Notoriété oblige, et à la fureur des ennemis de Trump, beaucoup dans la Silicon Valley l’ont également fait. Et en ce qui concerne ce dernier groupe, la perspective de Roberts est intriguant ambivalente : il décrit Internet comme une « fausse frontière » qui distrait les Américains avec de l’introspection et ancre la tyrannie numérique, la surveillance et l’« État profond ». Mais il loue également ces aspects de la révolution de l’information qui permettent le travail à distance, la fabrication à petite échelle et l’innovation technologique — y compris dans les technologies militaires, telles que les systèmes de drones Anduril de Palmer Luckey. Et il reprend une phrase popularisée par l’investisseur de « Little Tech » et soutien de Trump Marc Andreessen : «Il est temps de construire.» Pris ensemble, l’ambiance est un mélange contre-intuitivement puissant d’enseignement social catholique, d’optimisme technologique et d’un esprit de frontière pluraliste distinctement américain.

Quoi que ce sens, alors, fera son chemin dans le nouveau Normal Trumpien ? Tout dépend maintenant de ces manœuvres de personnel en coulisses au Capitole, et des compromis qui en résultent, tant formellement qu’au sein du parti. Trump a des ennemis dans les deux Chambres ainsi que dans la bureaucratie permanente, tandis qu’il existe de nombreuses factions dans la coalition Trumpienne plus large, en plus de la vision de Roberts pour la Nouvelle Droite. Celles-ci incluent, par exemple, ces progressistes de droite pour qui Elon Musk est peut-être le porte-parole le plus notable : une faction qui contrôle à la fois d’énormes sommes d’argent et aussi la place publique mondiale, à qui Trump doit sans doute sa victoire, et pour qui la préoccupation de la Nouvelle Droite pour la famille naturelle et le petit gars sont (pour le dire légèrement) relativement peu prioritaires.
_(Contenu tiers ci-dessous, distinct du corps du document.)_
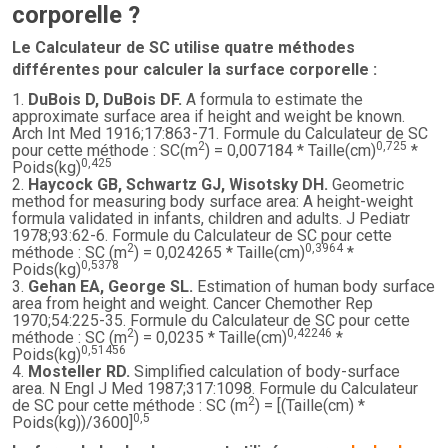
corporelle ?
Le Calculateur de SC utilise quatre méthodes
différentes pour calculer la surface corporelle :
DuBois D, DuBois DF.
A formula to estimate the
approximate surface area if height and weight be known.
Arch Int Med 1916;17:863-71. Formule du Calculateur de SC
2
0,725
pour cette méthode : SC(m
) = 0,007184 * Taille(cm)
*
0,425
Poids(kg)
Haycock GB, Schwartz GJ, Wisotsky DH.
Geometric
method for measuring body surface area: A height-weight
formula validated in infants, children and adults. J Pediatr
1978;93:62-6. Formule du Calculateur de SC pour cette
2
0,3964
méthode : SC (m
) = 0,024265 * Taille(cm)
*
0,5378
Poids(kg)
Gehan EA, George SL.
Estimation of human body surface
area from height and weight. Cancer Chemother Rep
1970;54:225-35. Formule du Calculateur de SC pour cette
2
0,42246
méthode : SC (m
) = 0,0235 * Taille(cm)
*
0,51456
Poids(kg)
Mosteller RD.
Simplified calculation of body-surface
area. N Engl J Med 1987;317:1098. Formule du Calculateur
2
de SC pour cette méthode : SC (m
) = [(Taille(cm) *
0,5
Poids(kg))/3600]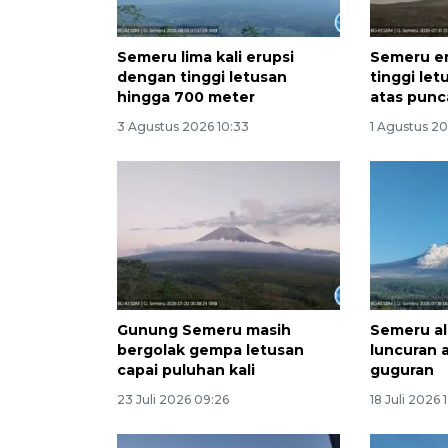
Semeru lima kali erupsi
Semeru e
dengan tinggi letusan
tinggi le
hingga 700 meter
atas punc
3 Agustus 2026 10:33
1 Agustus 20
Gunung Semeru masih
Semeru al
bergolak gempa letusan
luncuran 
capai puluhan kali
guguran
23 Juli 2026 09:26
18 Juli 2026 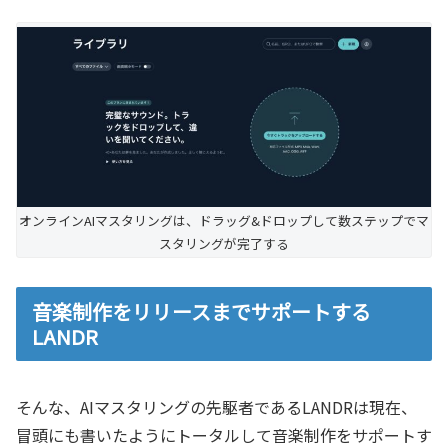
オンラインAIマスタリングは、ドラッグ&ドロップして数ステップでマ
スタリングが完了する
音楽制作をリリースまでサポートする
LANDR
そんな、AIマスタリングの先駆者であるLANDRは現在、
冒頭にも書いたようにトータルして音楽制作をサポートす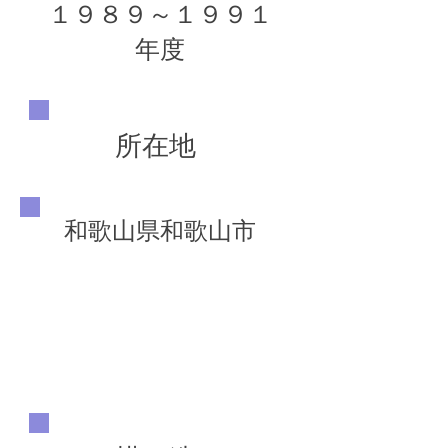
１９８９～１９９１
年度
所在地
和歌山県和歌山市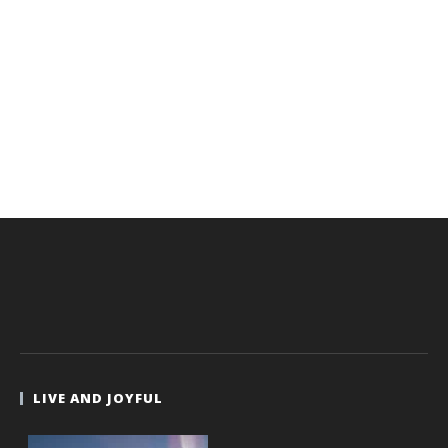
LIVE AND JOYFUL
Il y a aussi beaucoup de néocons heureux de jouer le jeu, mais qui, en temps voulu, travailleront à diluer tout ce qui sent trop fortement le Bernie ou la Doctrine Monroe.

Quant à ce que cela signifie de ce côté de l’Atlantique, si Roberts obtient son « brûlage contrôlé », les années à venir verront des dirigeants européens de l’« extrême droite », tels que Jordan Bardella et Giorgia Meloni, requalifiés en centristes européens qu’ils sont vraiment. D’un point de vue britannique de droite, peut-être que la plus grande bénédiction sera que, suite à la victoire de Trump, personne ne prêtera la moindre attention à quoi que ce soit que notre moribond Parti conservateur fasse ou dise pendant au moins les quatre prochaines années. Le réalignement a eu lieu en Amérique, et les ventres de la Nouvelle Droite sont pleins de feu ; tous les yeux de la droite anglo-saxonne seront tournés vers ce qui se passe de l’autre côté de l’Atlantique. Peut-être oserons-nous même imaginer qu’une étincelle pourrait traverser l’océan : qu’un jour, la droite britannique cessera de vénérer les cendres de la politique de Maggie et se tournera plutôt vers la préservation de son feu radical.


Mary Harrington is a contributing editor at UnHerd.